Copy out every line from the start of the rows down through the line containing "Line drawing sketch", both included, reproducing each line exactly.
_ _ _ _
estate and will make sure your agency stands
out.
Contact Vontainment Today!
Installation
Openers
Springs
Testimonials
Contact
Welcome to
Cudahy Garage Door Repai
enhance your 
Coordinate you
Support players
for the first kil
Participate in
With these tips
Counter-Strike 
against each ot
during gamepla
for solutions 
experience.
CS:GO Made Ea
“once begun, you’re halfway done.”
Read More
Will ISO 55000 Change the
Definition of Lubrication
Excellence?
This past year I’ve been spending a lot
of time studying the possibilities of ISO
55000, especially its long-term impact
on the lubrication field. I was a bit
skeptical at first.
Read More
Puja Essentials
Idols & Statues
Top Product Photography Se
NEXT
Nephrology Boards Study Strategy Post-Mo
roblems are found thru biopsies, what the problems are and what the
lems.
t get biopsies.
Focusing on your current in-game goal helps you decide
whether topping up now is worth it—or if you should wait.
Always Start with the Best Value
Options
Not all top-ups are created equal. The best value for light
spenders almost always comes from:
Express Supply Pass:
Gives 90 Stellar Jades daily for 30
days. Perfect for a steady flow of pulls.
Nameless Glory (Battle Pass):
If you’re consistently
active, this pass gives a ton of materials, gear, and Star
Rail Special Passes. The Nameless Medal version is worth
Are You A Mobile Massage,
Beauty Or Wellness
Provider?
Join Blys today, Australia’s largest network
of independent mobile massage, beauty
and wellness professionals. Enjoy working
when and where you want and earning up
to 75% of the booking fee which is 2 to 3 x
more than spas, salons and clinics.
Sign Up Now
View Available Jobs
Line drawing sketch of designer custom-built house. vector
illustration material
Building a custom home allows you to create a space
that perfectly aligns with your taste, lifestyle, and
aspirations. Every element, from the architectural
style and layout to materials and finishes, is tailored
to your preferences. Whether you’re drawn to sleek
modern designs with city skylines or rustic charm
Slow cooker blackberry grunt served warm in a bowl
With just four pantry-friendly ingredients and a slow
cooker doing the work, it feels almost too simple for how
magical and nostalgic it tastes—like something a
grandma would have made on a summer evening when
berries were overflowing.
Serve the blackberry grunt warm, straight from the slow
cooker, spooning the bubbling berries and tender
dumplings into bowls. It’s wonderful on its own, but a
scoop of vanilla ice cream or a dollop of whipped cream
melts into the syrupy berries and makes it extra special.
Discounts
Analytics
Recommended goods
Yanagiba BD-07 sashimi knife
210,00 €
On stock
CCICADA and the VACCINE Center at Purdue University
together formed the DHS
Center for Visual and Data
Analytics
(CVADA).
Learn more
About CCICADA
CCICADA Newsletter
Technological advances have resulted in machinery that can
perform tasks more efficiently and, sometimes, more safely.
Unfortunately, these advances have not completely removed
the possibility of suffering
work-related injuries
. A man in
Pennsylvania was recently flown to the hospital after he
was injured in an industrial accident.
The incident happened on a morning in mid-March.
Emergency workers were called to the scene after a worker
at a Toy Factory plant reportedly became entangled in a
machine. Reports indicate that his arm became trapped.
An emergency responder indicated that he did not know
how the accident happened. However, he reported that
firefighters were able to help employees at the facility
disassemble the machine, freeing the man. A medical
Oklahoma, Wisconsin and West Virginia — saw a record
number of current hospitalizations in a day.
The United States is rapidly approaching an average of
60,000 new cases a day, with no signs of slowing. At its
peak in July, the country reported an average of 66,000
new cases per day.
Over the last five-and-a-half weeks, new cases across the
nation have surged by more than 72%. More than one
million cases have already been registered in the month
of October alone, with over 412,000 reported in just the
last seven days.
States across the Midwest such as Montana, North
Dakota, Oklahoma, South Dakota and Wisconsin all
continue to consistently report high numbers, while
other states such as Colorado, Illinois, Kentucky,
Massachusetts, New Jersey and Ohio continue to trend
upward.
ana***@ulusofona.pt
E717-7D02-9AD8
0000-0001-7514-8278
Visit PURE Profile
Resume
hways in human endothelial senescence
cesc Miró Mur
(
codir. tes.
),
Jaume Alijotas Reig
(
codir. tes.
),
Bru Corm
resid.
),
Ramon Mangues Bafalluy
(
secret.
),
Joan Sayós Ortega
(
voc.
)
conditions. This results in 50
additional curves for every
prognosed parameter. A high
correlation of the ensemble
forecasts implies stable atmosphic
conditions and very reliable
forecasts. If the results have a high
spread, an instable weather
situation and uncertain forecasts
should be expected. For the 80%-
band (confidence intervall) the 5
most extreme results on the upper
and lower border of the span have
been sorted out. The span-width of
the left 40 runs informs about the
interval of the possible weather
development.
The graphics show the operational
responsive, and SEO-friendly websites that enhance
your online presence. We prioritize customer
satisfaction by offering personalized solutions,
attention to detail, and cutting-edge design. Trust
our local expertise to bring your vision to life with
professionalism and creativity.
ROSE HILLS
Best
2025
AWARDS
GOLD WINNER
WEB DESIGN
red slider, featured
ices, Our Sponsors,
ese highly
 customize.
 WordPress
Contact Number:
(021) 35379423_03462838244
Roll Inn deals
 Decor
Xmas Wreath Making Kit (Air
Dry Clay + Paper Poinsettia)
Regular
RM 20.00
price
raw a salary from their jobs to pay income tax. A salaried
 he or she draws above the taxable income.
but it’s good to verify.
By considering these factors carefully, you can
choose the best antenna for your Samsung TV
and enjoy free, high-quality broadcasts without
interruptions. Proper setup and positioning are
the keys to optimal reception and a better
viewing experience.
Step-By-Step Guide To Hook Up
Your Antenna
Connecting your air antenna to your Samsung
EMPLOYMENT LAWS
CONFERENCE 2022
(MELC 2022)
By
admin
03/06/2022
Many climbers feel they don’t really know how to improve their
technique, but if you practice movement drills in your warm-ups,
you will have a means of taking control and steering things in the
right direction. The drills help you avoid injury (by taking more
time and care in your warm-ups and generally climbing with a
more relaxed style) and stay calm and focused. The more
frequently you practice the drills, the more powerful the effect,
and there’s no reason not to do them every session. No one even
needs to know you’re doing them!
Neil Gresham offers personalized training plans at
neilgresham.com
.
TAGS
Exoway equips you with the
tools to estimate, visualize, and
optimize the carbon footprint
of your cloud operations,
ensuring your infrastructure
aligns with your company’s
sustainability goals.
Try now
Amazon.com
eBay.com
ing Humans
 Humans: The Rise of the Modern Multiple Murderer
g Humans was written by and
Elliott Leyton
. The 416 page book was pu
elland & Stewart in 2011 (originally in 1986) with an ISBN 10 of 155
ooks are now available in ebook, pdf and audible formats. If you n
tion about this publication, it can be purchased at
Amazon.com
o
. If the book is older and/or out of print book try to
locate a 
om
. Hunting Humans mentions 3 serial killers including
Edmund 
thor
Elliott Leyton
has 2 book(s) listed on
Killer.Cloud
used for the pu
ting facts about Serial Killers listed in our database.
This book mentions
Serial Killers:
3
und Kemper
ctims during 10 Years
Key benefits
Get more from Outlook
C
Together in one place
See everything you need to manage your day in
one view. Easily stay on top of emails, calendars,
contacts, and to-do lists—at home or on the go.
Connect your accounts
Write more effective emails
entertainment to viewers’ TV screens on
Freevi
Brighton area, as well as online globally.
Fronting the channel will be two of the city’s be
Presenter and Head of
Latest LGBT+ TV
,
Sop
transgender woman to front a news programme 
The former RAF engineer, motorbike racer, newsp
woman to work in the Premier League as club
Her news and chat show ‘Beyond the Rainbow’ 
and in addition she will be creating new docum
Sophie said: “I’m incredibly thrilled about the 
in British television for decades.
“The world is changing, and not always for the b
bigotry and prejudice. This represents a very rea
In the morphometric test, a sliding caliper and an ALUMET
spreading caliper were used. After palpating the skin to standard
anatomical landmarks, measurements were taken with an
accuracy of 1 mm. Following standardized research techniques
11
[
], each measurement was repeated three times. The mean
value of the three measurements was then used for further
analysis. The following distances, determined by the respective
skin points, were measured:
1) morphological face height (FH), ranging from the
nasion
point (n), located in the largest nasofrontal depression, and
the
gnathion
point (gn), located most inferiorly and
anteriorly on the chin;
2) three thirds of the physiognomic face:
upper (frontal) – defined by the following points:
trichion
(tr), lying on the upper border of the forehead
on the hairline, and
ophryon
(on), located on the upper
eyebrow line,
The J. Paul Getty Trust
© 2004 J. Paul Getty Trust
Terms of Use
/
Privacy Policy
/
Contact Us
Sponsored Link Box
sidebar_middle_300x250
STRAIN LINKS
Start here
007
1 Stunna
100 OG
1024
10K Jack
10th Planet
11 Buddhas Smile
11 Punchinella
_ _ _ _
* Reply:
estate and will make sure your agency stands
out.
Contact Vontainment Today!
Installation
Openers
Springs
Testimonials
Contact
Welcome to
Cudahy Garage Door Repai
enhance your 
Coordinate you
Support players
for the first kil
Participate in
With these tips
Counter-Strike 
against each ot
during gamepla
for solutions 
experience.
CS:GO Made Ea
“once begun, you’re halfway done.”
Read More
Will ISO 55000 Change the
Definition of Lubrication
Excellence?
This past year I’ve been spending a lot
of time studying the possibilities of ISO
55000, especially its long-term impact
on the lubrication field. I was a bit
skeptical at first.
Read More
Puja Essentials
Idols & Statues
Top Product Photography Se
NEXT
Nephrology Boards Study Strategy Post-Mo
roblems are found thru biopsies, what the problems are and what the
lems.
t get biopsies.
Focusing on your current in-game goal helps you decide
whether topping up now is worth it—or if you should wait.
Always Start with the Best Value
Options
Not all top-ups are created equal. The best value for light
spenders almost always comes from:
Express Supply Pass:
Gives 90 Stellar Jades daily for 30
days. Perfect for a steady flow of pulls.
Nameless Glory (Battle Pass):
If you’re consistently
active, this pass gives a ton of materials, gear, and Star
Rail Special Passes. The Nameless Medal version is worth
Are You A Mobile Massage,
Beauty Or Wellness
Provider?
Join Blys today, Australia’s largest network
of independent mobile massage, beauty
and wellness professionals. Enjoy working
when and where you want and earning up
to 75% of the booking fee which is 2 to 3 x
more than spas, salons and clinics.
Sign Up Now
View Available Jobs
Line drawing sketch of designer custom-built house. vector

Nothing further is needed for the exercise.